[Given text Boundary: Start]

A couple of days later, another householder was left with a pile of flattened cardboard, which the recycling men wouldn’t take because it wasn’t cut up small enough.
Then we’ve had the 95-year-old whose collection was refused because he’d put a sauce bottle in the wrong bin by mistake. Not to mention the number of litter bins left unemptied because they were too near the kerb/too far away from the kerb /half-in-half-out of the garden gate/too far to trundle.
It’s the petty-fogging bureaucracy from power-mad councils which make you want to weep for the state of this country.
And you never know who’s lurking in the park these days, do you?
I’m not talking the would-be mugger, or potential paedophile, here. It’s the tinpot town hall dictators imposing petty laws, not to mention hefty fines, on all and sundry.
We read about it every day. There’s always some jobsworth prowling around, waiting to pounce should you drop a crumb, walk on the grass, or, heaven forbid, kick a ball with your toddler, or throw a bit of mouldy Hovis to the ducks.
Law-abiding citizens are sick and tired of being "criminalised" by a Government which is handing even more authority to local councils to create these rules, and more, with hefty financial penalties should we fall foul of these new laws. We can only hope they’re on the case should a mugger, paedophile, riot instigator, or to a lesser degree, a failure to pick up dog-poo criminal, raise their anti-social heads.
Meanwhile, back at our ranch, we will try never again to flout the laws of recycling our rubbish, if you, in turn, will use a bit of nous and common sense if we happen to have a senior moment. Talking of which, I’m the mad woman who, the week before Christmas collection, can be seen at 7am standing on the street corner in my nightie, wielding your £10 Christmas tip. Buoyed in the belief that such bureaucracy doesn’t happen in Derby.
End

Tuesday 23 September 2008

Fox Watch

Lucy’s column for September 23.
Foxlo..1
We’ve been on fox watch for the past fortnight, which means hail, rain, and even that rare itzy bitzy shining moment, has found us huddled in a corner of the copse – okay, two fir trees and a bush – waiting for a special visitor.

[Given text Boundary: End]
[Information Boundary: Start]

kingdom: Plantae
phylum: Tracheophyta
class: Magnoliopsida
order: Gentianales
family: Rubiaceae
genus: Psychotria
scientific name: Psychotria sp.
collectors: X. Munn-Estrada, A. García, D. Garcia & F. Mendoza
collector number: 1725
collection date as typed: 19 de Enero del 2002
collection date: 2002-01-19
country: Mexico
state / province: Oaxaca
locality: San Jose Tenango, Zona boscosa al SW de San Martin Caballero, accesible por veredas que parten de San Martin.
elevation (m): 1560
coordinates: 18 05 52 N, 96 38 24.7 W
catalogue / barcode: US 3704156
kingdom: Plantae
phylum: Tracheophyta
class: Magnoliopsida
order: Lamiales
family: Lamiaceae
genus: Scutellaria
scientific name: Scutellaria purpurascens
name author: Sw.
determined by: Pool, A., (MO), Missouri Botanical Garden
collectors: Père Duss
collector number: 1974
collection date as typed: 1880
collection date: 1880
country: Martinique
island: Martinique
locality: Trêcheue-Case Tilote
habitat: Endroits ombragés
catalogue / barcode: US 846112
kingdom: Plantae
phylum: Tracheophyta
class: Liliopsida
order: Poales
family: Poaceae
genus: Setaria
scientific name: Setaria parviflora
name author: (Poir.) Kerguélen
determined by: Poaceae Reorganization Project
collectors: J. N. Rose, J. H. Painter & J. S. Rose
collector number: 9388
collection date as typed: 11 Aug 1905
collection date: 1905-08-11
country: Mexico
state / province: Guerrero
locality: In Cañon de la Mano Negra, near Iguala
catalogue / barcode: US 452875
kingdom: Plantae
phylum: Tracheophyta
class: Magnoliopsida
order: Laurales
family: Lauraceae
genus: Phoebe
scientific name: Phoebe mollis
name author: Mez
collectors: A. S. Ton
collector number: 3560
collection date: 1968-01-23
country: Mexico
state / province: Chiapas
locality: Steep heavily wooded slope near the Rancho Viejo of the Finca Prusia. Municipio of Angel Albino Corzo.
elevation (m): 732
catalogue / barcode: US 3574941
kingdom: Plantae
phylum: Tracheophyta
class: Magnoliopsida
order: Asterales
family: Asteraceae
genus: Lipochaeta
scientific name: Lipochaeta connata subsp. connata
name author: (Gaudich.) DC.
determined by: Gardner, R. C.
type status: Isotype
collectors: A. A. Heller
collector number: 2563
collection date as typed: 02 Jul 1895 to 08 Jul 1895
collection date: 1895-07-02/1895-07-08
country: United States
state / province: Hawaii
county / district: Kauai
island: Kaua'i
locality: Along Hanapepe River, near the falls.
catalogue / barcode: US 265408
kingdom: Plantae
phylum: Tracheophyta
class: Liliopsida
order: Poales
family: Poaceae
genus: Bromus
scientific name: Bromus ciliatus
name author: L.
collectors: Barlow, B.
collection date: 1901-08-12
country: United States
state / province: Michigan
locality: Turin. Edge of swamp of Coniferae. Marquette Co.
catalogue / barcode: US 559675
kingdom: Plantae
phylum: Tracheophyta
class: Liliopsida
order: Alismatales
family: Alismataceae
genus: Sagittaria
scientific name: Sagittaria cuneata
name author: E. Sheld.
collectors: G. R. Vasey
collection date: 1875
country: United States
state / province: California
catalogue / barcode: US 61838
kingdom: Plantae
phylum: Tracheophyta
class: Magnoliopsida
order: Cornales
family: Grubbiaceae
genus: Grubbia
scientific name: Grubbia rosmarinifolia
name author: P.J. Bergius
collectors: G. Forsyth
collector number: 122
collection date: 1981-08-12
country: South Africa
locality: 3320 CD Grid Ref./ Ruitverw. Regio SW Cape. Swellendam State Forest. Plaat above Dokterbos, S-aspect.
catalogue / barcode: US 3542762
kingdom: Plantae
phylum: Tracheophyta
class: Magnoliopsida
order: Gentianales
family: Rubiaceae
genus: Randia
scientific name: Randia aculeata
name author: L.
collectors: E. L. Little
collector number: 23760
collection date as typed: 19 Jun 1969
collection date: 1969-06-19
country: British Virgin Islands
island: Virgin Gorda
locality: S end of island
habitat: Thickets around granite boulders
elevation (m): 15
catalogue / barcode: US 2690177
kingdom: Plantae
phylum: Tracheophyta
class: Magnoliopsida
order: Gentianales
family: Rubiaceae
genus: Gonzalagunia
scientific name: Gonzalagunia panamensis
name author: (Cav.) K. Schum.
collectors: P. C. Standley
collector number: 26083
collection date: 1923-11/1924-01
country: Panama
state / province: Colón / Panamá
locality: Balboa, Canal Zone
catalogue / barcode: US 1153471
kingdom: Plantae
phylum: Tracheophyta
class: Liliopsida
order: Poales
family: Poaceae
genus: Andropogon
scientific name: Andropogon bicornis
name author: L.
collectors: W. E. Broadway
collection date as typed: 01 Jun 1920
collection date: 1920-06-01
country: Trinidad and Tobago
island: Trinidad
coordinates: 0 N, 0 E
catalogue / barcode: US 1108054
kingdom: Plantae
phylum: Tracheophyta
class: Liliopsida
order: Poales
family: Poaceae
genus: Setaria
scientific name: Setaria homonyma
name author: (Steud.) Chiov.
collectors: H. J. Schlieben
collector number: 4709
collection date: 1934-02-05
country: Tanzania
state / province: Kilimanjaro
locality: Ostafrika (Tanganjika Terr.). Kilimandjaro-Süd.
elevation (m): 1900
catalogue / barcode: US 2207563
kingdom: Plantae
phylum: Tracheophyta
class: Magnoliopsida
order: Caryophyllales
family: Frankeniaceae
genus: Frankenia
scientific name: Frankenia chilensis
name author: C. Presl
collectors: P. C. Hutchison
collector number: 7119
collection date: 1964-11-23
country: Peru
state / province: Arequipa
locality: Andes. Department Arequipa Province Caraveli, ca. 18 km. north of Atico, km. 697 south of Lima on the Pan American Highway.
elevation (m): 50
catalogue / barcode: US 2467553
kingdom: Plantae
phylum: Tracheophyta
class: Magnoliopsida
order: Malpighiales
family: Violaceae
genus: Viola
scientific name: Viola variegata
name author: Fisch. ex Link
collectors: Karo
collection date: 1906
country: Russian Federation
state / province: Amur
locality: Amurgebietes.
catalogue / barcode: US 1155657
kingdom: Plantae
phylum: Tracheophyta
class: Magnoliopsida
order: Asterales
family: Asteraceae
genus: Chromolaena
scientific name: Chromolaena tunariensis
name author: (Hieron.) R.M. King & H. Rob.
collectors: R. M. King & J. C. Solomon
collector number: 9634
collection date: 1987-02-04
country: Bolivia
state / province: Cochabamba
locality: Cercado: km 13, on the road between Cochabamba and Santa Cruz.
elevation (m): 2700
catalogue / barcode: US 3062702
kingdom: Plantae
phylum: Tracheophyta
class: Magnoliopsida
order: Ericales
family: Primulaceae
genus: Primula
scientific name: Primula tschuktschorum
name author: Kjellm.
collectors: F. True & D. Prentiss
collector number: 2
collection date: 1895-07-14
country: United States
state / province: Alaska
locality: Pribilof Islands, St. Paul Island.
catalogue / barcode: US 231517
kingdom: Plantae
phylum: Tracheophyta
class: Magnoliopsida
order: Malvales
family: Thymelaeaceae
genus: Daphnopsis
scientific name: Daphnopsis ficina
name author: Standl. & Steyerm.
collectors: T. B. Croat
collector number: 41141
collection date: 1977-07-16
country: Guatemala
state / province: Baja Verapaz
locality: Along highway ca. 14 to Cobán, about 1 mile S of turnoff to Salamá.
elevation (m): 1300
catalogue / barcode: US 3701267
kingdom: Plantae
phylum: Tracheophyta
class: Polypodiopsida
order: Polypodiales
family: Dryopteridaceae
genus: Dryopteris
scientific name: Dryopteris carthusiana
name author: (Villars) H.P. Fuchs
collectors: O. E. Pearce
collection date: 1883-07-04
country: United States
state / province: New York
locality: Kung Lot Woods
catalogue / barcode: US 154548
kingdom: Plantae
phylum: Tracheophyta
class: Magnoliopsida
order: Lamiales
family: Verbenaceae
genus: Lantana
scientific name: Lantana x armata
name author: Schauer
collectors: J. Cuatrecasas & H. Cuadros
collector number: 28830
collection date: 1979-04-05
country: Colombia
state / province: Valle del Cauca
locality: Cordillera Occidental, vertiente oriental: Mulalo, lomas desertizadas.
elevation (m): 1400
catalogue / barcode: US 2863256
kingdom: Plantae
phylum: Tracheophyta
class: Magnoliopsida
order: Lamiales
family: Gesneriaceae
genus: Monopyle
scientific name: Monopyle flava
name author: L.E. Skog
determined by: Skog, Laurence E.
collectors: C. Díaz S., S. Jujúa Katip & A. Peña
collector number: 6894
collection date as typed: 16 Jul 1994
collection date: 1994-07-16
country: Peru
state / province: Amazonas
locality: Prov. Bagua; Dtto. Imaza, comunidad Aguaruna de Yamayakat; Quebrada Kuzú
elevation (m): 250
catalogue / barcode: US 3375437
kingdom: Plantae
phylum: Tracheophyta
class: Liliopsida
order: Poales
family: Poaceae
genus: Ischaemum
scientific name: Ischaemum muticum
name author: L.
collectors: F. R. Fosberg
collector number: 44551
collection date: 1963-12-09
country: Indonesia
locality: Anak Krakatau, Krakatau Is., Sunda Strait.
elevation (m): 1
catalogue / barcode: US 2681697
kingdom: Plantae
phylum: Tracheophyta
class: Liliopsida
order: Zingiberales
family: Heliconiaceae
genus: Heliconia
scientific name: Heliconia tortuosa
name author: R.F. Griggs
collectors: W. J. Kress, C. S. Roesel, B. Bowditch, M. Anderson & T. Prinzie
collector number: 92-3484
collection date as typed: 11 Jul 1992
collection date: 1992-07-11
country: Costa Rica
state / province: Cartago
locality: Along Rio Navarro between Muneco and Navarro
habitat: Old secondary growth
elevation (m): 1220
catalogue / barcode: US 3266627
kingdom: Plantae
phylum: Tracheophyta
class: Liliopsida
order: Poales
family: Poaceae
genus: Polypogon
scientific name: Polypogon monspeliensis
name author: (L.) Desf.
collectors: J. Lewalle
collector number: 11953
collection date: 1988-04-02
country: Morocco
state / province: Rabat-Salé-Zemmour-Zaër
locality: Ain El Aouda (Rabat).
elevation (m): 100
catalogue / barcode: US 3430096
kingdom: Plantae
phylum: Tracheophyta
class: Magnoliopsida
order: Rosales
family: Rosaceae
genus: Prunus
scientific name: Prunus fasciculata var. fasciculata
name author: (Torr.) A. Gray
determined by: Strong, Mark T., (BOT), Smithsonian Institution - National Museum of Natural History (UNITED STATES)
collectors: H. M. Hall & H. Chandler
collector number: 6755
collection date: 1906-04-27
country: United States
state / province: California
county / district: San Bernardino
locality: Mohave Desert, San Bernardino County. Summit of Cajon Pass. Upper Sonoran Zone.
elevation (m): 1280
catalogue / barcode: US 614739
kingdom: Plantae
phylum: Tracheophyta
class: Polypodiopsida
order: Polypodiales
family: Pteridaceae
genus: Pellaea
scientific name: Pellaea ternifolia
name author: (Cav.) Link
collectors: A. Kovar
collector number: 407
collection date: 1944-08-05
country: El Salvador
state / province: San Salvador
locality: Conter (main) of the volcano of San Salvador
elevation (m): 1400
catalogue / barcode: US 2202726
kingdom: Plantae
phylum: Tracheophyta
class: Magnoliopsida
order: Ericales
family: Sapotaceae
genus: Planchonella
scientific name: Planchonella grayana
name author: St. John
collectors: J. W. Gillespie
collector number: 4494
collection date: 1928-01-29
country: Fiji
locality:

[Information Boundary: End]

» **Your goal**:
Write out the part of the column starting with "Meanwhile, back at" and going on through "for September 23.", keeping every word and mark unchanged.

» **Task output**:
Meanwhile, back at our ranch, we will try never again to flout the laws of recycling our rubbish, if you, in turn, will use a bit of nous and common sense if we happen to have a senior moment. Talking of which, I’m the mad woman who, the week before Christmas collection, can be seen at 7am standing on the street corner in my nightie, wielding your £10 Christmas tip. Buoyed in the belief that such bureaucracy doesn’t happen in Derby.
End

Tuesday 23 September 2008

Fox Watch

Lucy’s column for September 23.